Em audiência pública híbrida, a Comissão de Defesa do Consumidor da Assembleia Legislativa do Estado do Amazonas (CDC/Aleam) exigiu das operadoras de telefonia a apresentação de um plano de expansão para o interior do Amazonas. A reunião, realizada na tarde desta sexta-feira (23) no plenário Ruy Araújo, contou com a participação de representantes de órgãos de defesa do consumidor do Estado, de dez municípios amazonenses e das empresas Vivo, Oi, Tim e Claro/Embratel.

Motivada pelas inúmeras reclamações e denúncias de moradores e representantes de municípios do interior do Amazonas, a audiência “deu voz” a vereadores e autoridades das cidades de Parintins, Itacoatiara, Barcelos, Tefé, Manicoré, Presidente Figueiredo, Carauari, Coari, Rio Preto da Eva e Maraã.

“Em viagens ao interior temos registrado e constatado a baixa qualidade dos serviços de telefonia prestados nos municípios, fato que tem interferido, diretamente, na educação, na saúde e na segurança dessas cidades. Diante de tantos depoimentos e cobranças por uma prestação de serviço de qualidade, estamos exigindo das operadoras um plano de expansão para o interior do Estado. Isso porque, os dados de cobertura repassados pelas concessionárias não condizem com a realidade do interior amazonense”, afirmou o presidente da CDC/Aleam, deputado estadual João Luiz (Republicanos).

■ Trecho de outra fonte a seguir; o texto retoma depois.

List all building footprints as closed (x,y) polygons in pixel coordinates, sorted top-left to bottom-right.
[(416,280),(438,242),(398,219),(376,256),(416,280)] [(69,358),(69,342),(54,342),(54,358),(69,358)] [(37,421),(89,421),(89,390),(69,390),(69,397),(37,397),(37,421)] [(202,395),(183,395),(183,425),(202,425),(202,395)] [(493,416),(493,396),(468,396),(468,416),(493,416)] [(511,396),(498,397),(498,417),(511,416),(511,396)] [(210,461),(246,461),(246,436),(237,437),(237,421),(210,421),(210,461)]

João Luiz cobrou, ainda, o cumprimento da lei nº 5.377, em vigência desde o dia 6 de abril, que obriga as operadoras de serviços de telefonia fixa e móvel e as operadoras de TV por assinatura a manterem estabelecimento físico nas regiões do Estado do Amazonas.

Para o presidente da Câmara Municipal de Presidente Figueiredo, vereador Marcos Nascimento, nenhum turismo sobrevive sem acesso à internet. “A 100 quilômetros de Manaus, nós, moradores de Presidente Figueiredo, vivemos ainda na zona de silêncio. Somos detentores de belezas naturais, com um grande potencial turístico, mas não temos um serviço de telefonia e internet que atendam as necessidades dos turistas”, lamentou Nascimento, ao acrescentar que sob a estrada que liga Manaus a Presidente Figueiredo passa uma rede de fibra óptica que garante internet à capital amazonense, mas não contempla a rodovia.

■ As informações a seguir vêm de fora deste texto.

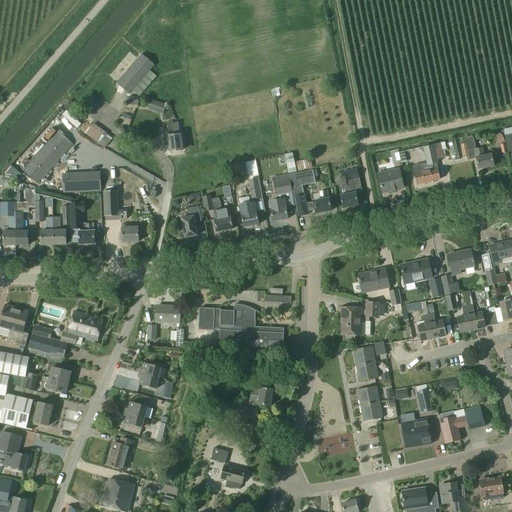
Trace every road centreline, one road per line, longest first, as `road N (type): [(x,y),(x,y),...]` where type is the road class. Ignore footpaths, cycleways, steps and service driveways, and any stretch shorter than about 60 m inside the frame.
road 1 (residential): [(55,511),(149,272)]
road 2 (residential): [(281,484),(307,490),(511,446)]
road 3 (unclassified): [(281,484),(311,359),(308,254)]
road 4 (tertiary): [(308,254),(334,239),(511,203)]
road 5 (tertiary): [(149,272),(308,254)]
road 6 (unclassified): [(0,119),(103,0)]
road 7 (tertiary): [(0,280),(149,272)]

Vereador da cidade de Barcelos, a 396 km da capital, Allen Gadelha, afirmou que, desde que foi instalado o serviço de telefonia e internet, por meio das operadoras Vivo e Claro, os consumidores sofrem com a falta de sinal na cidade.

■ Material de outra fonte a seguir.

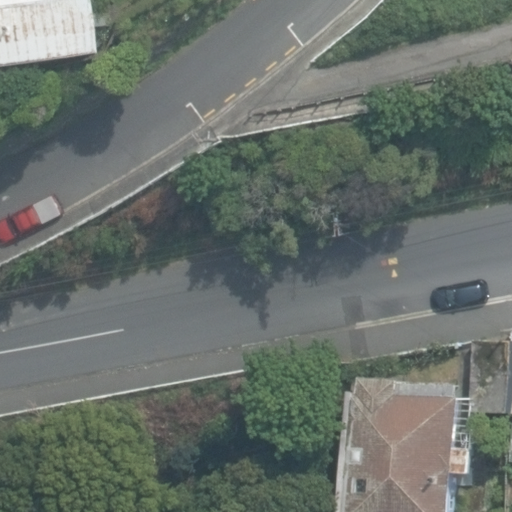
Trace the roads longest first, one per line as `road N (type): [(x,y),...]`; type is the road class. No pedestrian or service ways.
road 1 (tertiary): [(0,353),(511,250)]
road 2 (residential): [(0,205),(162,106),(292,0)]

“A prestação de serviço não suporta a demanda e não atende aos padrões mínimos de qualidade. As operadoras Claro e Vivo comercializam pacotes de dados, mas o serviço é inexistente na cidade”, declarou o vereador, ao comentar que o município move duas ações judiciais contra as concessionárias.



Na avaliação do defensor público Especializado em Defesa do Consumidor (DPE-AM), Cristiano Pinheiro, a precariedade da prestação de serviços está atrelada à falta investimento por parte das operadores e da fiscalização das reguladoras dos serviços. “A Anatel tem o dever de nos abastecer com subsídios para que a Defencoria Pública adote medidas judiciais coletivas. Para isso, temos de ter canais diretos com a reguladora para acompanharmos os índices tanto de qualidade quanto de investimentos”, ressaltou o defensor.

Investimentos com o leilão 5G

Durante a audiência, a secretária do Tribunal de Contas da União (TCU-AM), Glenda Grando, informou que o leilão 5G, previsto para agosto, já está em fase de análise no órgão. “As empresas detentoras dos direitos de uso, em contrapartida, serão obrigadas a investir na infraestrutura, principalmente nas regiões que não oferecem lucratividade. Além disso, uma portaria de janeiro deste ano, estabelece diretrizes para o 5G e contempla os municípios da Região Norte - que não possuem serviço - como prioridade para receber investimentos na melhoria dos serviços”, completou.

A reunião contou, ainda, com a participação de representantes das operadoras de telefonia Vivo, Claro, Tim e Oi, Agência Nacional de Telecomunicações (Anatel), Ministério das Telecomunicações, Ministério Público do Estado (MP-AM), Defensoria Pública do Estado (DPE-AM) e Procon-AM.